In other words, what is normally powered from the starter battery instead of the leisure battery?


----------



## sallytrafic (Jan 17, 2006)

The simple answer is everything that would have been in/on the van/chassis if it wasn't a motorhome. This assumes that your van hasn't been made from scratch as a motorhome. By and large converters don't touch what they don't have to on the principle 'if it ain't broke don't fix it'

Regards Frank


----------



## des (Aug 13, 2005)

Everything controlled from the dash, plus the electric step. That's all, on my Damon.


----------



## Scotjimland (May 23, 2005)

Same as Des, the electric step is powered from the engine battery to allow entry when the house batteries are isolated.


----------



## 88927 (May 10, 2005)

And that leads me to another observation.... On our RV I think that the starter battery is not charged by the charger when on shore supply, and I believe this is normal. Maybe someone can clarify???

Keith


----------



## DABurleigh (May 9, 2005)

Yup, that's the norm, and is what the Vanbitz or CAKTanks battery master is intended to overcome. Or for higher-end power supplies/chargers, there is a limited maximum current (mine is 4A) independent outlet for the vehicle battery.

Dave


----------



## 88927 (May 10, 2005)

Morning Dave
Thanks for that, we have a 110 volt outlet under the bonnet which I suppose is for a battery charger?? Just need a 110 volt charger :roll: 

Keith


----------



## 99181 (May 12, 2006)

kands said:


> Morning Dave
> Thanks for that, we have a 110 volt outlet under the bonnet which I suppose is for a battery charger?? Just need a 110 volt charger :roll:
> 
> Keith


hi keith is a 110 outlet under bonnet normal and will i have one?


----------



## Bryan (Aug 9, 2006)

Now there's an intersting point...

When I connect to 240v hookup, should my leisure and/or engine battery be charging and if so, how can I check?


----------



## DABurleigh (May 9, 2005)

Measure the voltage at the battery terminals with a voltmeter. It's higher if it is being charged.

Dave


----------



## Scotjimland (May 23, 2005)

WebAgents said:


> When I connect to 240v hookup, should my leisure and/or engine battery be charging and if so, how can I check?
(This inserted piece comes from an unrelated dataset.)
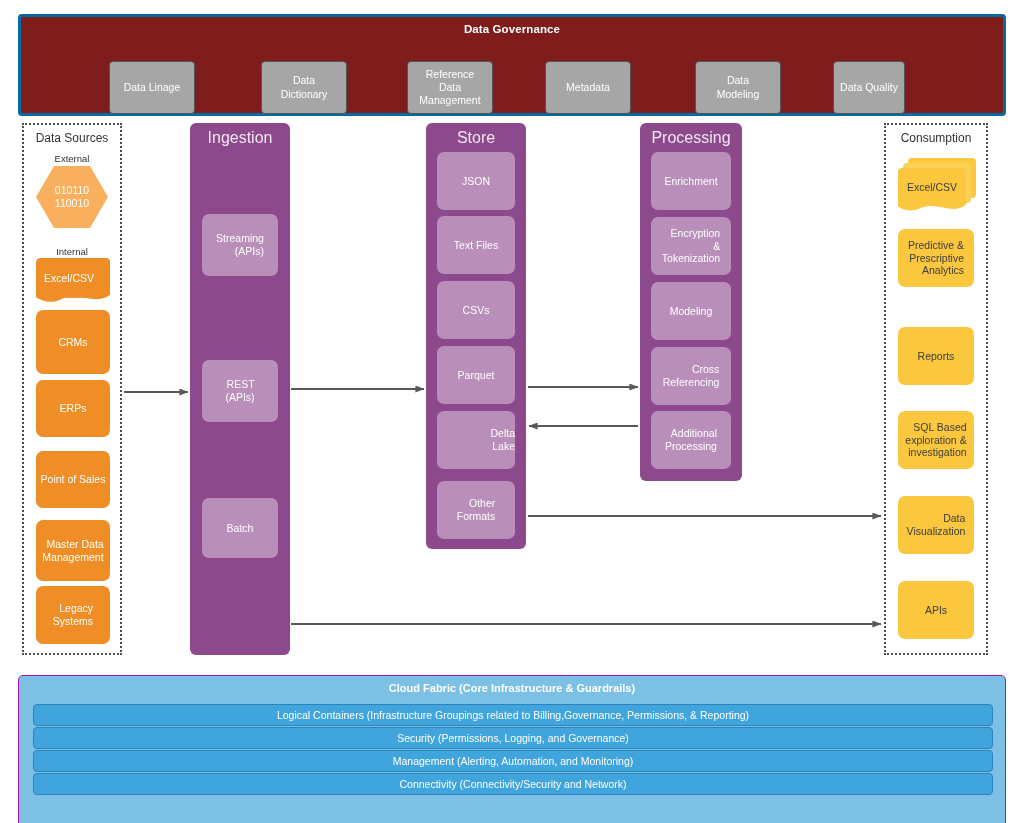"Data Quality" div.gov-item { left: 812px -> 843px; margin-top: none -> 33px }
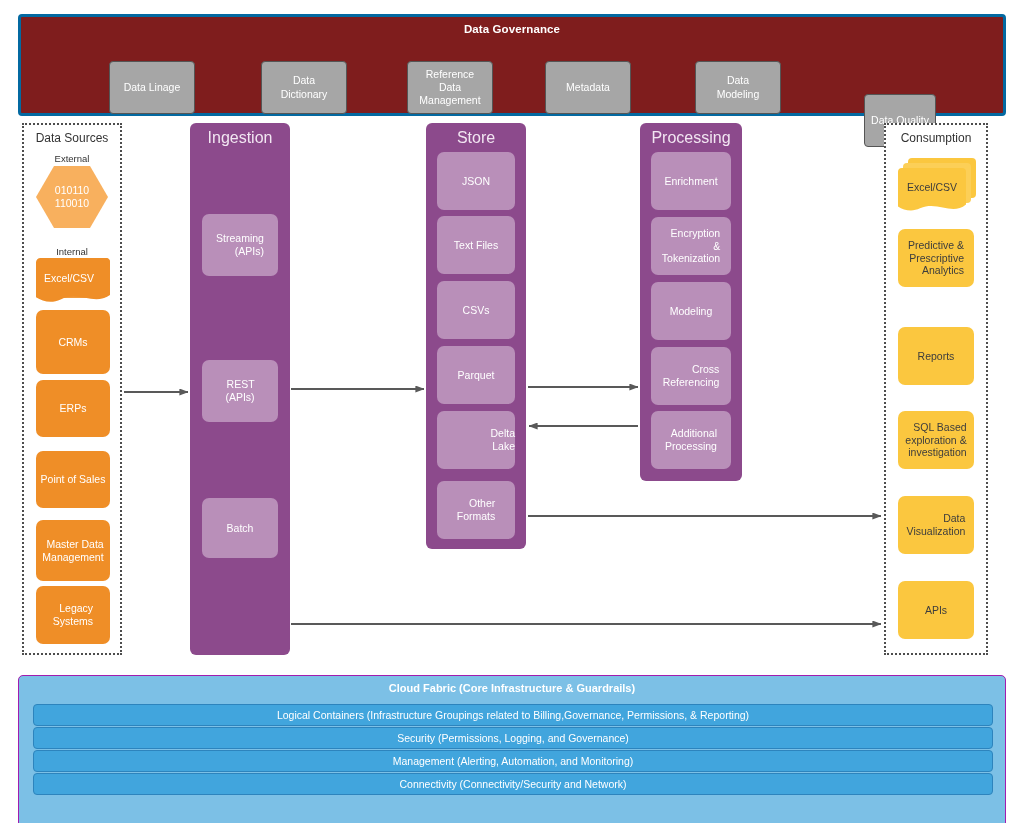"Predictive &" div.node { border-radius: none -> 23px }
Normally just the leisure battery, to check, invest in a cheap multimeter and measure the voltage across the battery terminals before and after hooking up, you should see a voltage increase from ~ 12v to ~ 14v approximately

Edit 
dave beat me to it :lol:


----------



## LC1962 (Oct 6, 2005)

kands said:


> Morning Dave
> Thanks for that, we have a 110 volt outlet under the bonnet which I suppose is for a battery charger?? Just need a 110 volt charger :roll:
> 
> Keith


Do I add that to the shopping list too Keith? :lol: :lol:


----------